Painting of the Dutch artist Jan Vermeer of Delft “The reply message”. The size of the picture is 72 x 60 cm, canvas, oil. A woman in a pale green dress with white sleeves, in a white cap and with almost obligatory Vermeer pearl earrings sits at the edge of a table covered with an oriental carpet. Light falls from the high window, located on the left side of the picture.
In the back of the room, between the table and the window, there is a maid. On her modest gray dress with a blue apron, her muffled tan testifies that she spends a lot of time outside the house. She crosses her arms and looks out the window. The figure of the servant symbolizes a quiet expectation. The hostess is completely absorbed in the letter. A green curtain, black and white floor tiles and a picture in a black frame on the back wall emphasize the elegance of the interior.
This painting “The Finding of Moses”, according to some researchers, belongs to the brush of Sir Peter Lily. Transparent white fabric covers part of the stained glass window. The lower leaf behind it is closed. The combination of white color spots forms a closed triangle – from the window through the white collar of the maid’s dress – to the white cap and the sleeves of the hostess’s dress – to the white floor tiles – again to the white curtain of the window. As in other works of Vermeer, the composition is rigorously verified. For example, the distance from the bottom edge of the picture to the table is the same as from the top edge of the picture to the bottom edge of the frame “Finding Moses.”
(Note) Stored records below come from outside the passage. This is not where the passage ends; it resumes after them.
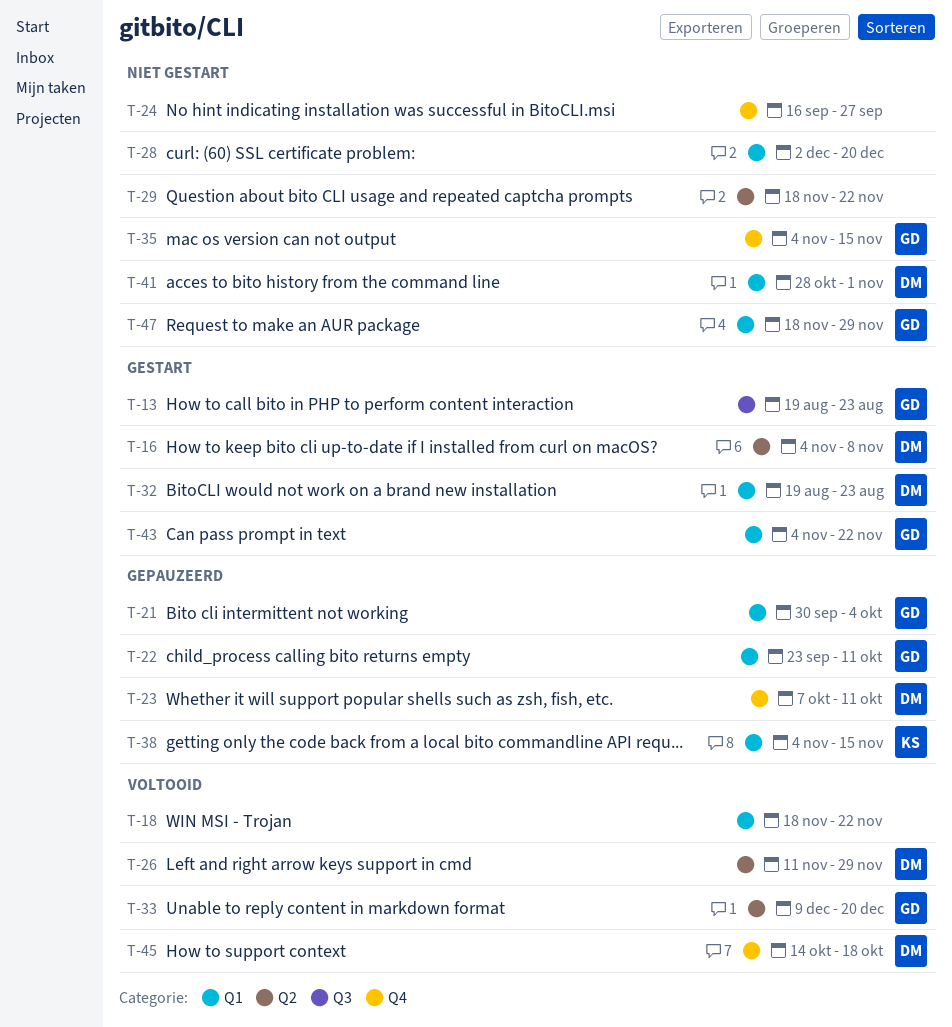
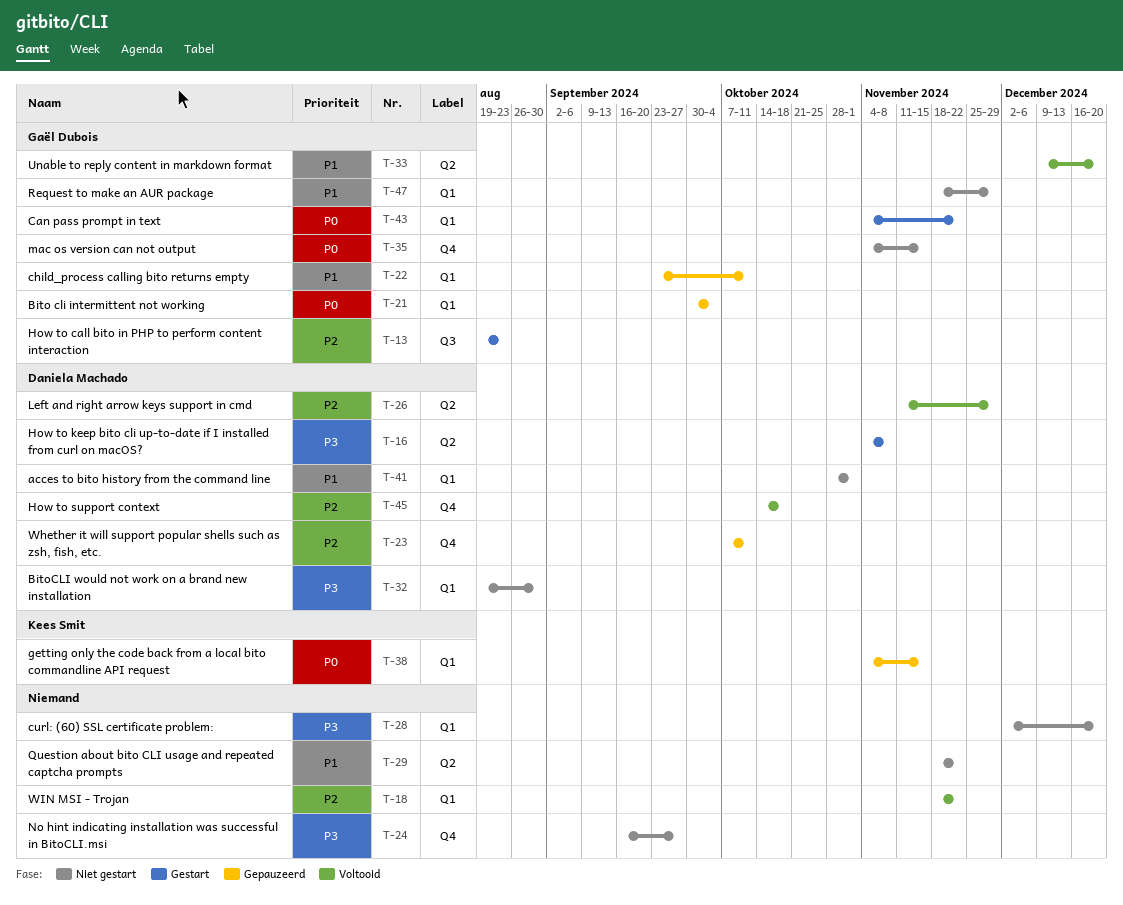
T-32, status: Gestart -> Niet gestart
T-32, due: Aug 23 -> Aug 30

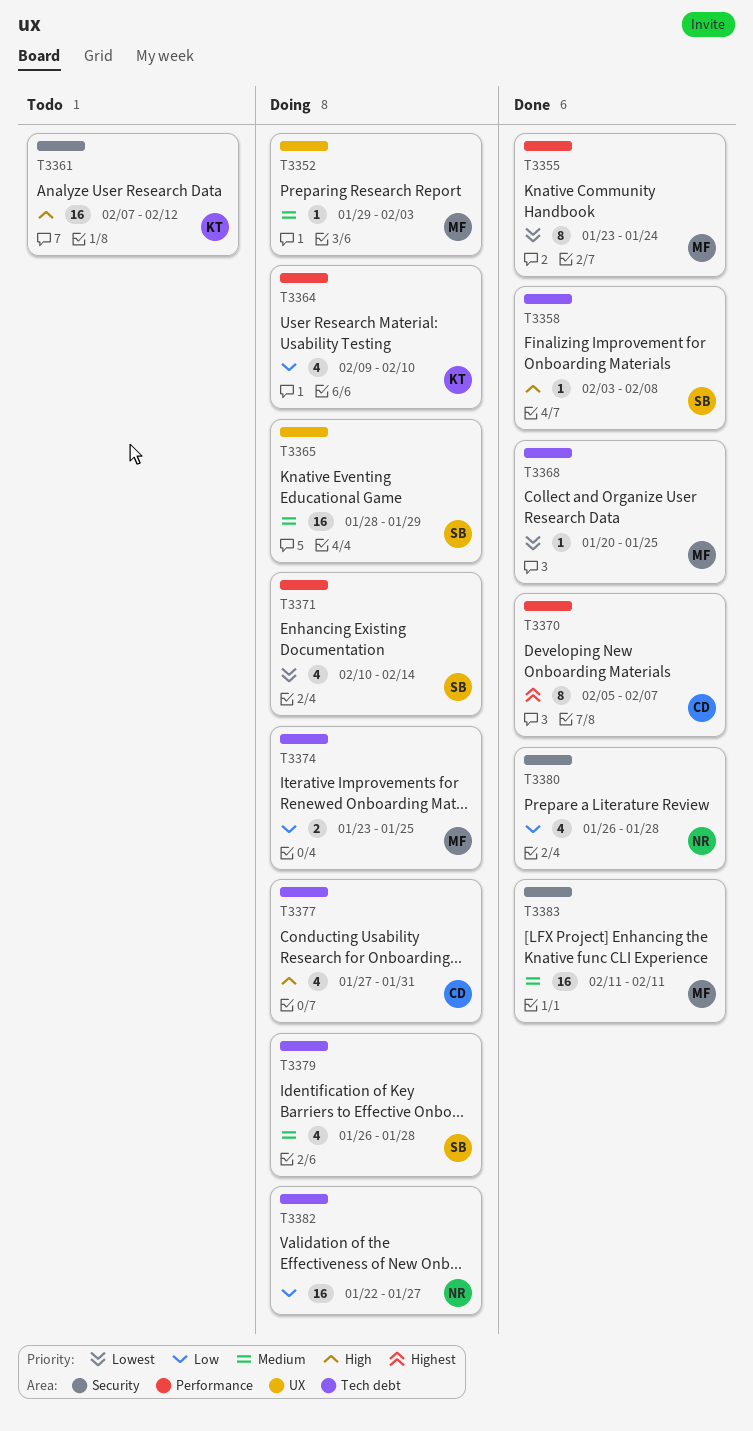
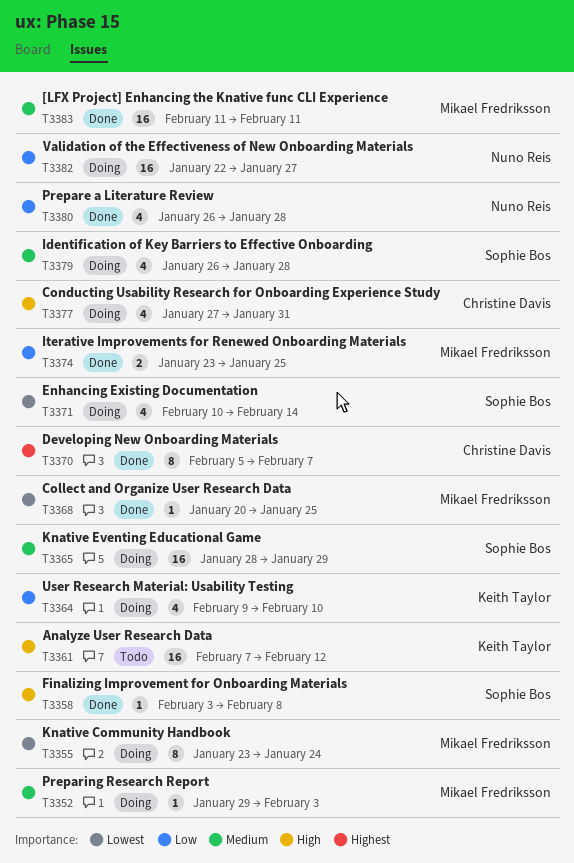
T3355, status: Done -> Doing
T3374, status: Doing -> Done

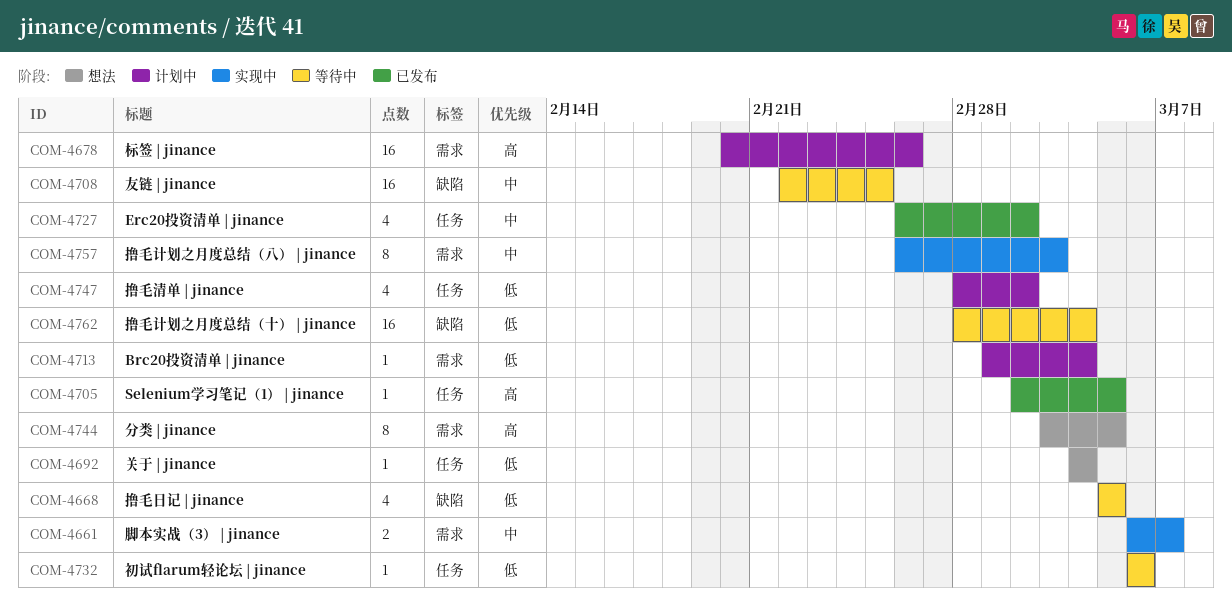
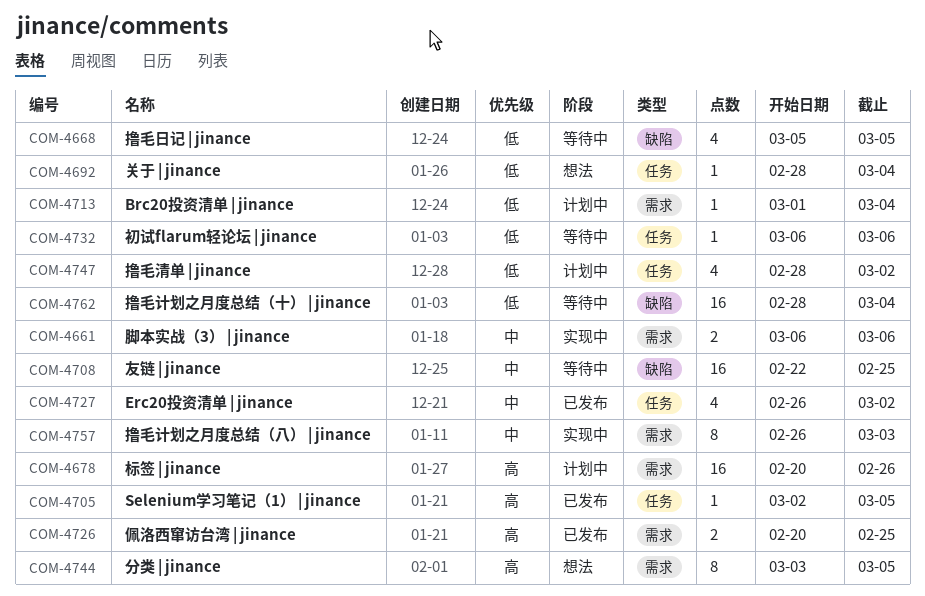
COM-4661, due: Mar 7 -> Mar 6
COM-4692, start: Mar 4 -> Feb 28
COM-4726: none -> present

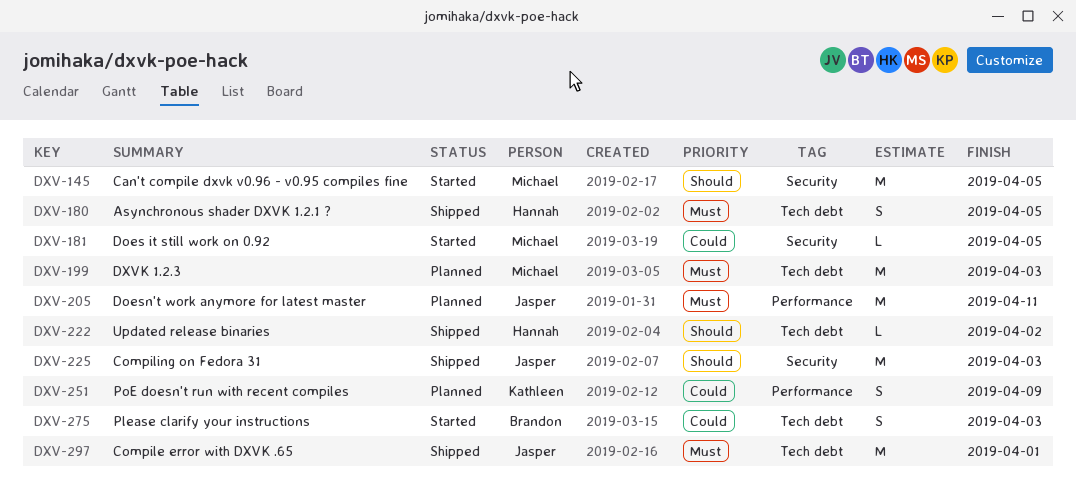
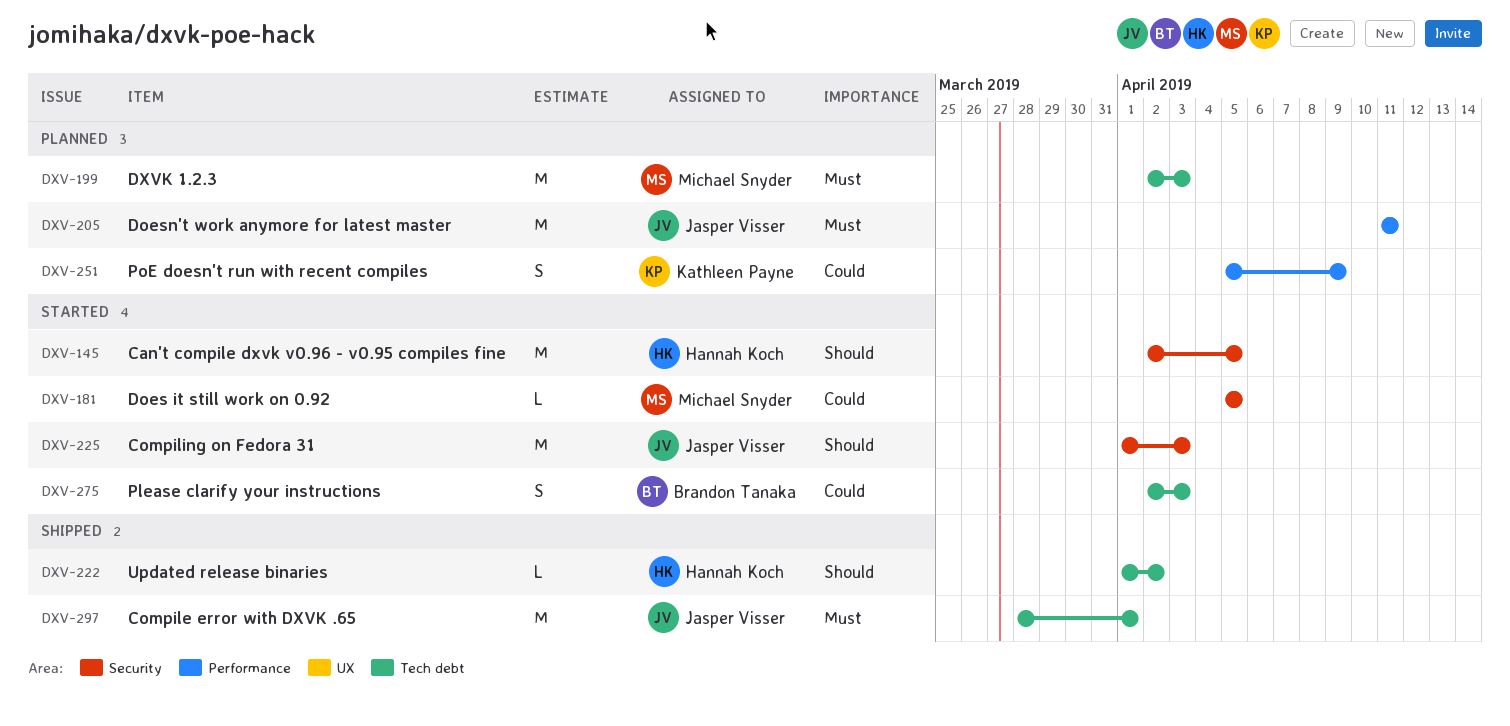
DXV-145, owner: Michael Snyder -> Hannah Koch
DXV-180: present -> none
DXV-225, status: Shipped -> Started

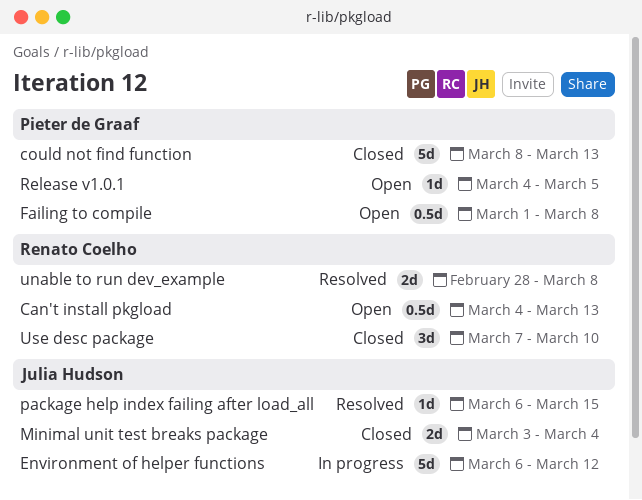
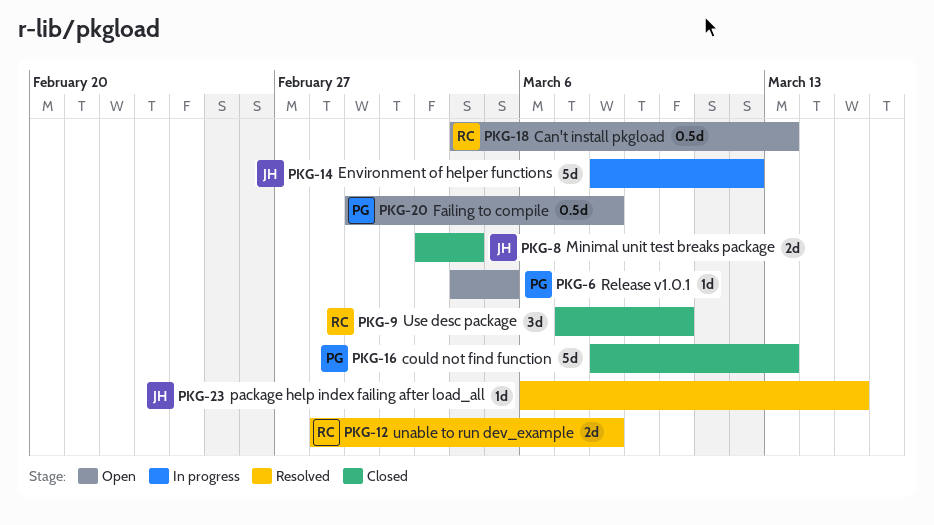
Environment of helper functions, start: Mar 6 -> Mar 8

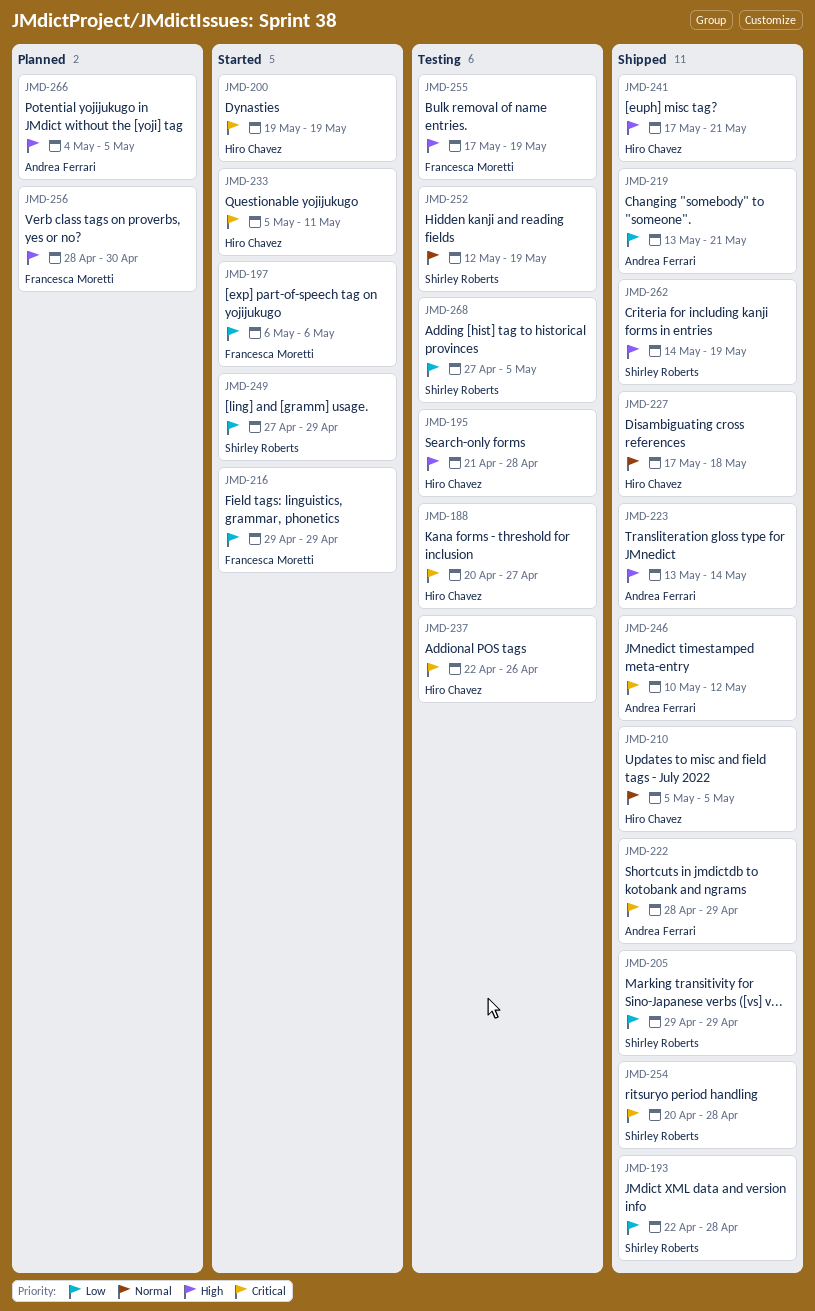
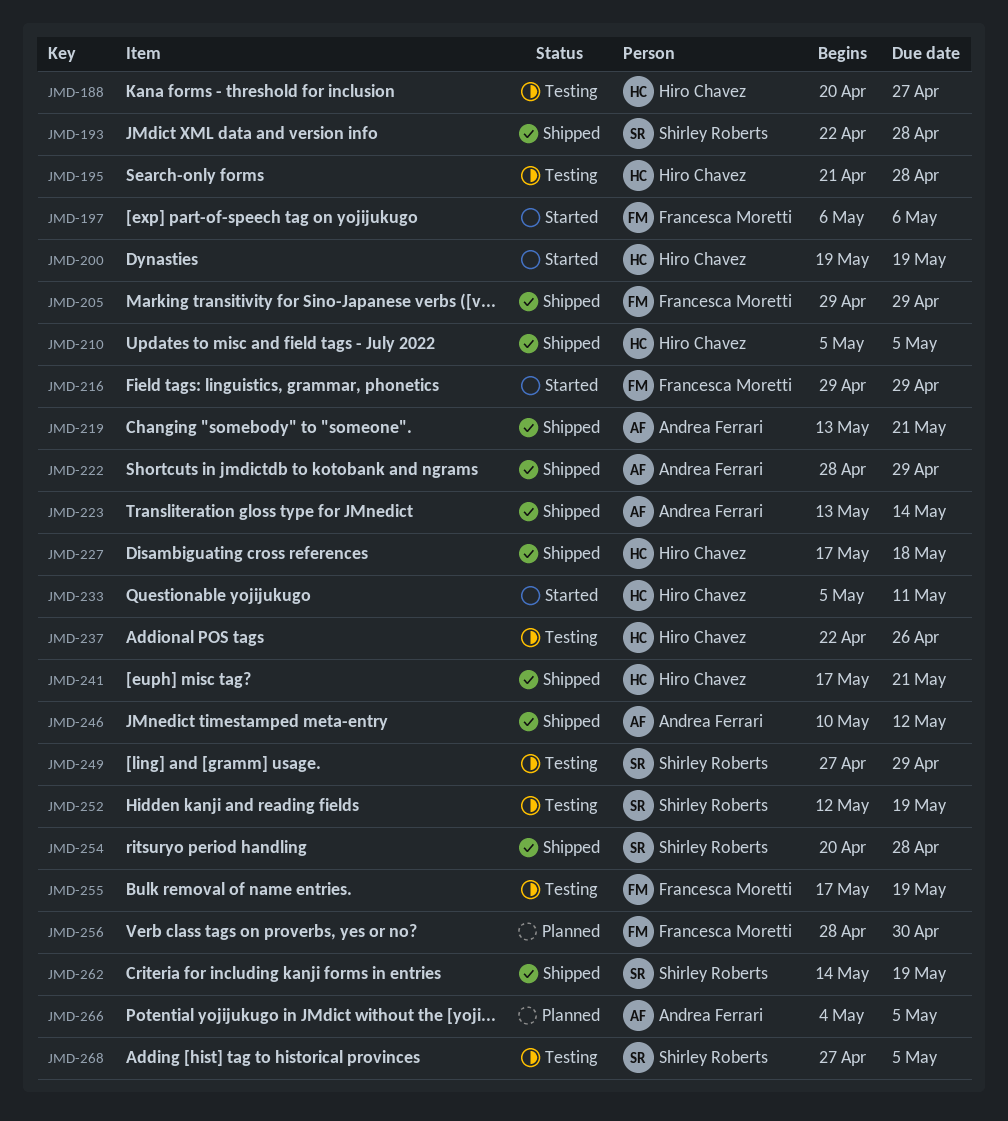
JMD-205, owner: Shirley Roberts -> Francesca Moretti
JMD-249, status: Started -> Testing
Small details add dynamism to the composition. On the floor at the foot of the chair lies a wax, a bright red seal for letters and a few sheets of paper, which I consider various researchers to be either an open letter, which probably was just received, or a small book. In the 17th century, letters were usually put in small envelopes or wrapped in a separate sheet of paper, fastened with a wax seal. But sometimes, especially if the message was sent with a servant, the letter could simply be folded and tied with tape. The fact that these objects are thrown on the floor, gives haste, with which the mistress of the house began to write.
The chair in the foreground also gives out the recent presence of the third person in the room. Usually in a Dutch house chairs that were not used right now were placed along the walls. A neat maid would most likely put the chair in its place and picked up a letter and a stamp with wax from the floor, if it were not given the order to “urgently wait” for the answer.